> **Try it**: Reproduce the part of the entries that opens with the line containing "Le pull marin la pièce phare" and runs through the end of the entries, substituting "coupe" for every "coiffure" and keeping everything else the same. Omit the pictures.
Start of Block
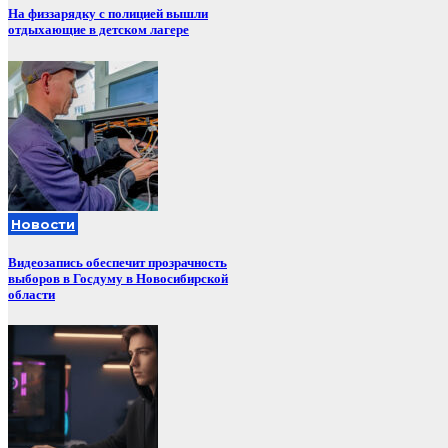
На физзарядку с полицией вышли
отдыхающие в детском лагере
Новости
Видеозапись обеспечит прозрачность
выборов в Госдуму в Новосибирской
области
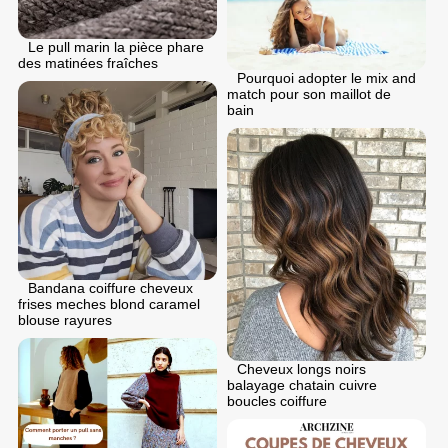
Le pull marin la pièce phare
des matinées fraîches
Pourquoi adopter le mix and
match pour son maillot de
bain
Bandana coiffure cheveux
frises meches blond caramel
blouse rayures
Cheveux longs noirs
balayage chatain cuivre
boucles coiffure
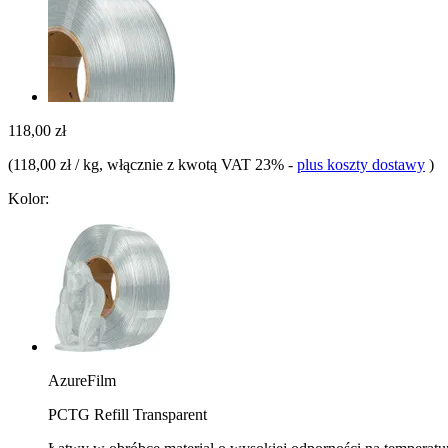
118,00 zł
(
118,00 zł / kg
, włącznie z kwotą VAT 23%
-
plus koszty dostawy
)
Kolor:
AzureFilm
PCTG Refill Transparent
End of Block
> **Answer for this exercise**:
Le pull marin la pièce phare
des matinées fraîches
Pourquoi adopter le mix and
match pour son maillot de
bain
Bandana coupe cheveux
frises meches blond caramel
blouse rayures
Cheveux longs noirs
balayage chatain cuivre
boucles coupe
118,00 zł
(
118,00 zł / kg
, włącznie z kwotą VAT 23%
-
plus koszty dostawy
)
Kolor:
AzureFilm
PCTG Refill Transparent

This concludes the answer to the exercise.